Hacker News new | ask | show | jobs
by bob1029 1511 days ago
> We need more of this approach.

1000% agree.

I recently took it upon myself to see just how far I can push modern hardware with some very tight constraints. I've been playing around with a 100% custom 3D rasterizer which purely operates on the CPU. For reasonable scenes (<10k triangles) and resolutions (720~1080p), I have been able to push over 30fps with a single thread. On a 5950x, I was able to support over 10 clients simultaneously without any issues. The GPU in my workstation is just moving the final content to the display device via whatever means necessary. The machine generating the frames doesnt even need a graphics device installed at all...

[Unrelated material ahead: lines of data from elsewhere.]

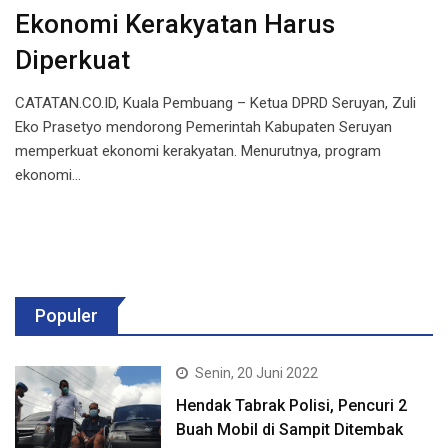
Ekonomi Kerakyatan Harus
Diperkuat
CATATAN.CO.ID, Kuala Pembuang – Ketua DPRD Seruyan, Zuli
Eko Prasetyo mendorong Pemerintah Kabupaten Seruyan
memperkuat ekonomi kerakyatan. Menurutnya, program
ekonomi…
Populer
Senin, 20 Juni 2022
Hendak Tabrak Polisi, Pencuri 2
Buah Mobil di Sampit Ditembak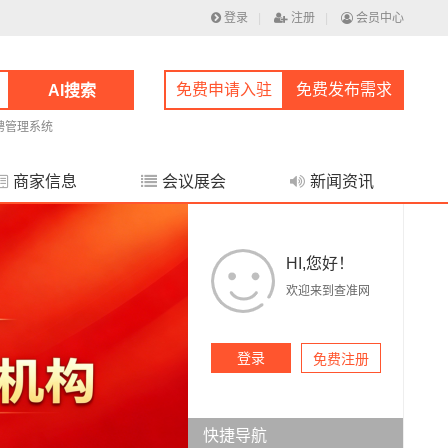
登录
|
注册
|
会员中心
免费申请入驻
免费发布需求
AI搜索
聘管理系统
商家信息
会议展会
新闻资讯
HI,您好！
欢迎来到查准网
登录
免费注册
快捷导航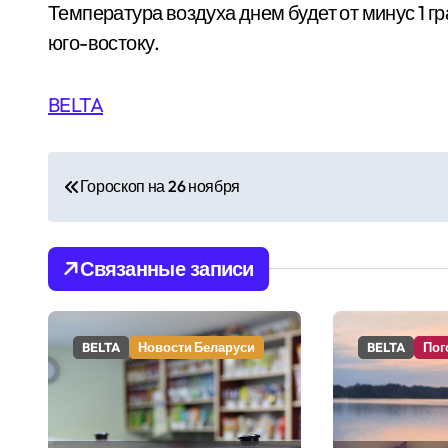
Температура воздуха днем будет от минус 1 гр
юго-востоку.
BELTA
Н
Гороскоп на 26 ноября
а
в
Связанные записи
и
г
BELTA
Новости Беларуси
BELTA
Пог
а
ц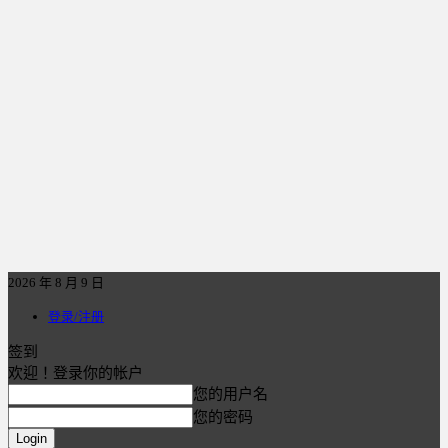
2026 年 8 月 9 日
登录/注册
签到
欢迎！登录你的帐户
您的用户名
您的密码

To be clear, this is exceptionally primitive graphics capability, but there are many styles of interactive experience that do not demand 4k textures, global illumination, etc. I am also not fully extracting the capabilities of my CPU. There are many optimizations (e.g. SIMD) that could be applied to get even more uplift.

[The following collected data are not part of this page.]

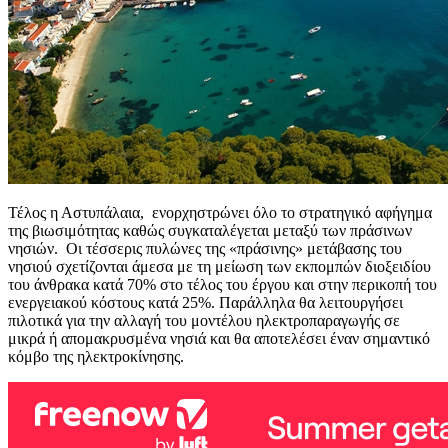
Τέλος η Αστυπάλαια, ενορχηστρώνει όλο το στρατηγικό αφήγημα
της βιωσιμότητας καθώς συγκαταλέγεται μεταξύ των πράσινων
νησιών. Οι τέσσερις πυλώνες της «πράσινης» μετάβασης του
νησιού σχετίζονται άμεσα με τη μείωση των εκπομπών διοξειδίου
του άνθρακα κατά 70% στο τέλος του έργου και στην περικοπή του
ενεργειακού κόστους κατά 25%. Παράλληλα θα λειτουργήσει
πιλοτικά για την αλλαγή του μοντέλου ηλεκτροπαραγωγής σε
μικρά ή απομακρυσμένα νησιά και θα αποτελέσει έναν σημαντικό
κόμβο της ηλεκτροκίνησης.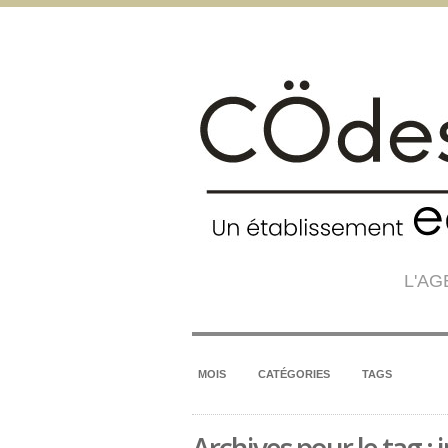
L'A
MOIS
CATÉGORIES
TAGS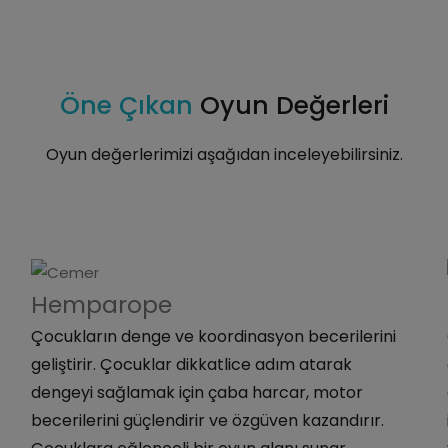
Öne Çıkan
Oyun Değerleri
Oyun değerlerimizi aşağıdan inceleyebilirsiniz.
Hemparope
Çocukların denge ve koordinasyon becerilerini
geliştirir. Çocuklar dikkatlice adım atarak
dengeyi sağlamak için çaba harcar, motor
becerilerini güçlendirir ve özgüven kazandırır.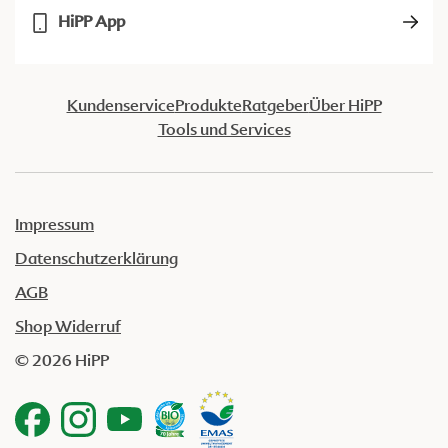
HiPP App
Kundenservice
Produkte
Ratgeber
Über HiPP
Tools und Services
Impressum
Datenschutzerklärung
AGB
Shop Widerruf
© 2026 HiPP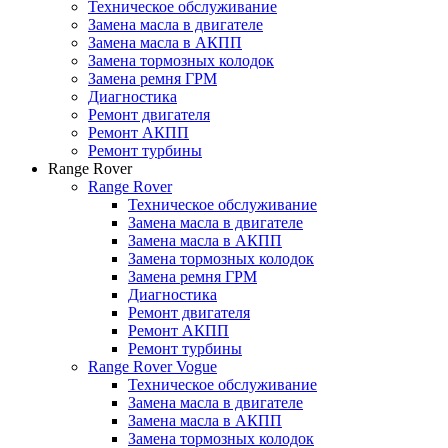
Техническое обслуживание
Замена масла в двигателе
Замена масла в АКПП
Замена тормозных колодок
Замена ремня ГРМ
Диагностика
Ремонт двигателя
Ремонт АКПП
Ремонт турбины
Range Rover
Range Rover
Техническое обслуживание
Замена масла в двигателе
Замена масла в АКПП
Замена тормозных колодок
Замена ремня ГРМ
Диагностика
Ремонт двигателя
Ремонт АКПП
Ремонт турбины
Range Rover Vogue
Техническое обслуживание
Замена масла в двигателе
Замена масла в АКПП
Замена тормозных колодок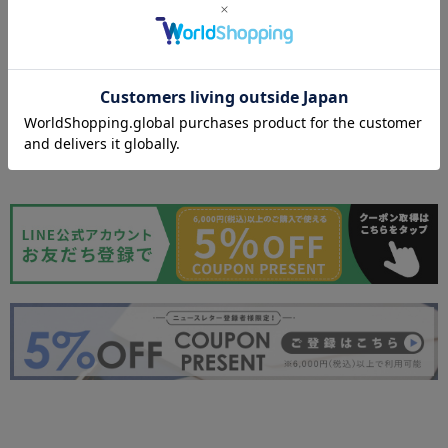
アイテムサイズ
商品について
返品・交換について
商品お取り寄せ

One fun thing I discovered is just how low latency a pure CPU rasterizer can be compared to a full CPU-GPU pipeline. I have CPU-only user-interactive experiences that can go from input event to final output frame in under 2 milliseconds. I don't think even games like Overwatch can react to user input that quickly.

3 comments

Just to be clear - you're writing a "software-based" 3D renderer, right? This is the sort of thing I excelled at back in the late 80s, early 90s, before the first 3D accelerators turned up around 1995 I think.

What features does your renderer support in terms of shading and texturing? Are you writing this all in a high-level language, e.g. C, or assembler? If assembler, what CPUs and features are you targeting?

And of course, why?

> you're writing a "software-based" 3D renderer, right?

Yes. This is 100% what you are familiar with.

> What features does your renderer support in terms of shading and texturing?

I have a software-defined pixel shading approach that allows for some degree of flexibility throughout. Each object in the scene currently defines a function that describes how shade its final pixels based on a few parameters.

> Are you writing this all in a high-level language, e.g. C, or assembler?

I am writing this in C#/.NET6. I do have unsafe turned on for pointer access over low-level bitmap operations, but otherwise its all fully-managed runtime.

> And of course, why?

Because I want to see if I can actually build an effective gaming experience without a GPU in 2022. Secondary objective is simply to learn some new stuff that isnt boring banking CRUD apps.

That's awesome. I think the advantage of a software renderer is that you can adapt your inner loops to do things that a GPU can't do. You can create some new form of polygon-fill that isn't supported by Direct3D or OpenGL etc.

Plus, of course it will run on anything.

I hope you'll be willing to open the code at some point...

Unrelated but wrt. modern rendering versus 90s rendering I'd imagine that a lot of the performance shims used in the 90s might not apply because the critical problem is different.

Performance based development these days isn't so much on maximizing usage of the cycles of the machine (I mean, ok fundamentally it's still about that, but-), rather it's about getting the microcode to do the right thing. E.g. LUTs being extremely bad for caching performance. Branch predictions being a much more important predictor of performance than anything else. Huge rams make a lot of old tips around ram size usage invalid. SIMD / vector based operations and threading are a boon but require a very different way of working

Even if your mental model is as simple as "CPU processing + L1 cache is infinitely fast, having to fetch data from anywhere else is dog slow" you'll be able to optimize code pretty well given the characteristics of modern processors.
If modern high performance code relies on making the microcode do "the right thing", and making sure the right data is in cache then why don't CPU manufacturers allow control over such things?
What’s right for today’s CPU is horrible for next year’s in those terms - and also the other way around.
> One fun thing I discovered is just how low latency a pure CPU rasterizer can be compared to a full CPU-GPU pipeline

i'm definitely going to have to test that! always trying to minimize input delay

I think it can reduce input delay enough to change streaming gaming economics, but the current state of cloud economy makes it difficult to scale in practice.
i'm just starting learning directx and noticed it can render a triangle at 12,000 fps! i had no clue this was possible. i don't think there's any room for input delay there, but i'll find out
Did you consider using an existing software rasterizer, like Mesa llvmpipe? Or part of the challenge was writing one yourself (nothing wrong with that)?